Kurt heard the dynamo begin turning and saw the power needle edge up. They were almost within a hundred yards. He set the range dial, and the aperture of the speakers changed.

They were close enough now that the bulk of the island hid them from the two main towers and the control room and any radar beams. The only thing they had to worry about were guards on patrol. If Kurt spotted any, he would have to hit them with the blast. If that failed, a rifle he’d tested lay close by.

The windows of the lower deck began to appear more clearly. He counted. The last five windows belonged to the brig.

Kurt took out the old binoculars and stared through them. The five windows were dimly backlit. He couldn’t see any activity inside.

He thought about making for the ladder and the gangways near the aft, then changed his mind. If a permanent guard was posted anywhere, that might be a prime spot for it. Instead he’d try something else.

He held up a hand for the other boats to follow, and they angled toward the fifth window. At thirty-five yards, roughly the distance he’d been at when hit with the sound wave on the beach, Kurt flipped the switch to stand by, aimed the speaker box using a lever and locked onto the window.

With Leilani and Varu still providing the elbow grease to give it power, Kurt changed the range setting to thirty-five and flipped the switch from stand by to active. Instantly, the ethereal waves of noise began to issue forth.

With the Pain Maker aimed at the fifth window, Kurt saw the heavy glass begin to vibrate.

“More power,” he said.

Tautog took over for Leilani, and the power needle came up into the red.

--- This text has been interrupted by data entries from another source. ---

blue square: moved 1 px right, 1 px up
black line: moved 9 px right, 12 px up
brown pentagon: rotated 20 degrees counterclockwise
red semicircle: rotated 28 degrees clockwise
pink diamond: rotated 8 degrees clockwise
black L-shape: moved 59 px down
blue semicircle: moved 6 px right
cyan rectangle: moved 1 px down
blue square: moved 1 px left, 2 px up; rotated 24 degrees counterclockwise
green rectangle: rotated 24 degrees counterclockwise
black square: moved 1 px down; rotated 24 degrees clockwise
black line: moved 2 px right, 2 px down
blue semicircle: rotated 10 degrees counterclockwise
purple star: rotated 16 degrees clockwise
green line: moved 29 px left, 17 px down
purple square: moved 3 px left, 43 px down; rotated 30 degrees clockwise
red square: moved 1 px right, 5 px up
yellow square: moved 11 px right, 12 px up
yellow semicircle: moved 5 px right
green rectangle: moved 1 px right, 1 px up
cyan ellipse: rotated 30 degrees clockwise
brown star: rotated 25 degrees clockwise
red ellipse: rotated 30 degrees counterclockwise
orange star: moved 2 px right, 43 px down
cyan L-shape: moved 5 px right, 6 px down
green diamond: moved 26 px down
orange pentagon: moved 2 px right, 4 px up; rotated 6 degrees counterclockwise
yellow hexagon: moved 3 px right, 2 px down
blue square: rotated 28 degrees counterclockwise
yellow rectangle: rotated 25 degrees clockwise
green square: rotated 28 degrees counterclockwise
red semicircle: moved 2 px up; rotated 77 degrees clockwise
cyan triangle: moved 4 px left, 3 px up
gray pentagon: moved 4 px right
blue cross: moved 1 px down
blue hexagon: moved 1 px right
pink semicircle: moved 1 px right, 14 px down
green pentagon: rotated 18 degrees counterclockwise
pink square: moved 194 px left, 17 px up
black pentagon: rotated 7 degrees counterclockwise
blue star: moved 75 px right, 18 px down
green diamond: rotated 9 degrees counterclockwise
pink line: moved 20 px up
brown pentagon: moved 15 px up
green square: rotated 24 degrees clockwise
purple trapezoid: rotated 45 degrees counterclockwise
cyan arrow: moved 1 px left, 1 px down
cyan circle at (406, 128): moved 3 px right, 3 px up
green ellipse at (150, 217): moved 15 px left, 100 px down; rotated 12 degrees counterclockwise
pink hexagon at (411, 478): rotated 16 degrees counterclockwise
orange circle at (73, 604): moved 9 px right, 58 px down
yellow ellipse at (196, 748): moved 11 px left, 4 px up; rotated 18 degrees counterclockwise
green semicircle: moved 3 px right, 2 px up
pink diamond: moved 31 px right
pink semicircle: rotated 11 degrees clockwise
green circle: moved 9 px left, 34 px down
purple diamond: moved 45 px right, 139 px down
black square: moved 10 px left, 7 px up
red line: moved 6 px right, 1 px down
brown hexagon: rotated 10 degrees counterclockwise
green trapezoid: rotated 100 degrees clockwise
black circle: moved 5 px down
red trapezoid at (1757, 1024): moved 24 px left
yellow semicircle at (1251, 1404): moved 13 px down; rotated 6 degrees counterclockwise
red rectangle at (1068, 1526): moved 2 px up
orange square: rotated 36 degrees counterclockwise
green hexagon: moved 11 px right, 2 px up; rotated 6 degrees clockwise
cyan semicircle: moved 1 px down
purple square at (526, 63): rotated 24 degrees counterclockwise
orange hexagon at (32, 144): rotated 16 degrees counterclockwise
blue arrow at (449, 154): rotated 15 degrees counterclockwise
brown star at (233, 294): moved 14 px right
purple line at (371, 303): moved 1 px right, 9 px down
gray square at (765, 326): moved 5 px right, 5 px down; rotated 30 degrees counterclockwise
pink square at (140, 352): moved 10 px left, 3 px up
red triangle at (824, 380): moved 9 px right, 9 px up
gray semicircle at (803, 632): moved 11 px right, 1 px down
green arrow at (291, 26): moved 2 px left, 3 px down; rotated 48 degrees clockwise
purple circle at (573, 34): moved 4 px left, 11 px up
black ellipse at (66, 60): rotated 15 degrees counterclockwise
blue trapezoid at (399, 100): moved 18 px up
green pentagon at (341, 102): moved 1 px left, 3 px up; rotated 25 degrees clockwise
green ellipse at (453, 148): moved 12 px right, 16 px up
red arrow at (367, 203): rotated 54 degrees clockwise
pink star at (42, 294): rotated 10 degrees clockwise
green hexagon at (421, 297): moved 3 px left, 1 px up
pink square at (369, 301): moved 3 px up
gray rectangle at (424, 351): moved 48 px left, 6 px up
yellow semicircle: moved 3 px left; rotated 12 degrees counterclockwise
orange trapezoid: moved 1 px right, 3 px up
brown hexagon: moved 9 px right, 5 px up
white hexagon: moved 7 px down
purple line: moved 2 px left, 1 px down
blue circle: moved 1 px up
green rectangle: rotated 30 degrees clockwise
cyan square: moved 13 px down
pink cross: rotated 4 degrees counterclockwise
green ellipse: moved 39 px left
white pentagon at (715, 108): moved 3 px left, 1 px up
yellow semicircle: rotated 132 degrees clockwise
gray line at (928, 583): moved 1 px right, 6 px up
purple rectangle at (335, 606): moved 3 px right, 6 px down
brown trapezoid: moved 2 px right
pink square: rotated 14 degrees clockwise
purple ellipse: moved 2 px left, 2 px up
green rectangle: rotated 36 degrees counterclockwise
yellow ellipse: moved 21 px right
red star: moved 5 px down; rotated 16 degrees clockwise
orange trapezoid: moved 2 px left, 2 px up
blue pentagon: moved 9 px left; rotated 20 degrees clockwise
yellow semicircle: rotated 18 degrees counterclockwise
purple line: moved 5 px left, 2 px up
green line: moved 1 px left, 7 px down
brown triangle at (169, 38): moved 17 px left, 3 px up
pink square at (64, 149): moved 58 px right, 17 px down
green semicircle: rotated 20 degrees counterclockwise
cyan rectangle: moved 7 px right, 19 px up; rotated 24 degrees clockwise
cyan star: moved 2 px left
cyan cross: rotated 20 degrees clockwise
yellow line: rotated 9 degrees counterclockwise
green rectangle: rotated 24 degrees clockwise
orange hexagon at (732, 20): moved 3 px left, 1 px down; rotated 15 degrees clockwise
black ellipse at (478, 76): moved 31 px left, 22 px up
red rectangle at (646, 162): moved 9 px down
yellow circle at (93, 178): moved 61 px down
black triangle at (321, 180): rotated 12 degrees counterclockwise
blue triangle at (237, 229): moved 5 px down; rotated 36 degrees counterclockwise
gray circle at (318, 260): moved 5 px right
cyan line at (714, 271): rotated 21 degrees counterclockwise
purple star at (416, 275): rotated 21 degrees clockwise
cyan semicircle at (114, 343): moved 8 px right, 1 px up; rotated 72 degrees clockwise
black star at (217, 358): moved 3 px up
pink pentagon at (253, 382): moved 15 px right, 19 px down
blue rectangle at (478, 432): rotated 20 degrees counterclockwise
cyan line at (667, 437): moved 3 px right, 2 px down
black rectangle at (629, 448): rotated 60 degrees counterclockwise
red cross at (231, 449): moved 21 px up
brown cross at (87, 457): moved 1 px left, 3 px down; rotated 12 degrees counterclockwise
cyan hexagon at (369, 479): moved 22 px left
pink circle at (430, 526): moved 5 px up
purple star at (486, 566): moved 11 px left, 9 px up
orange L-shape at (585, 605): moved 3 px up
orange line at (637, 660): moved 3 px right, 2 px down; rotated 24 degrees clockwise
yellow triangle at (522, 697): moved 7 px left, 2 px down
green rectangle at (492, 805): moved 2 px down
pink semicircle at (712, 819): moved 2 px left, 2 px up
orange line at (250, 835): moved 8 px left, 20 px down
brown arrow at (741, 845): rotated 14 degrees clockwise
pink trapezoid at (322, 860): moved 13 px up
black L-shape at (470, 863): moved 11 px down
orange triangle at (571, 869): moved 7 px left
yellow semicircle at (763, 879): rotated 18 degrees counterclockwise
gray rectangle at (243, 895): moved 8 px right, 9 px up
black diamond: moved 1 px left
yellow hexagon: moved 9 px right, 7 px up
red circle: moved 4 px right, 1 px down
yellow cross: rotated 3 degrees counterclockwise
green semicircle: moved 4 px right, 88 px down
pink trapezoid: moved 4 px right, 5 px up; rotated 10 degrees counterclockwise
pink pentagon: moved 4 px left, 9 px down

Kurt kept the beam focused on the target.

“What are you doing?” Leilani asked.

“Ever see the old Memorex commercial?”

She shook her head.

“Just watch that window.”

The window was vibrating, shaking back and forth with the sound waves like the skin of a drum. He could see the ripples catching the light. A strange noise began echoing out over the water like the ringing of a Tibetan Singing Bowl. Kurt worried it would give them away, but it was too late to stop, they were committed now.

“More power,” he whispered again, and then, realizing Varu was sweating and exhausted, he took the young man’s spot and put his own muscle into the effort. The boat drifted, but Leilani kept the Pain Maker focused on the glass.

It looked like they were going to fail, as if the hurricane-proof window was going to hold up against the vibration, when all of a sudden two of the other boats snapped their systems on and focused them on the same window.

The three combined beams of sound shattered the glass instantly. It exploded inward, an effect Kurt hadn’t counted on. He only hoped Marchetti and the Trouts were in the room and had been smart enough to back away from the vibrating windowpane.

INSIDE THEIR CELL, Gamay heard the sound first: a strange resonance that initially seemed only like her ears were ringing.

“WHAT’S THAT?” Paul asked.

Apparently it wasn’t her imagination.

“I have no idea,” she said.

Gamay stood, leaving her post at the door and poking about the dark quarters like a suburbanite looking through a quiet house for a chirping cricket.

The noise grew slowly in intensity, if not volume. Had there been a dog present, it would have been howling at the top of its lungs.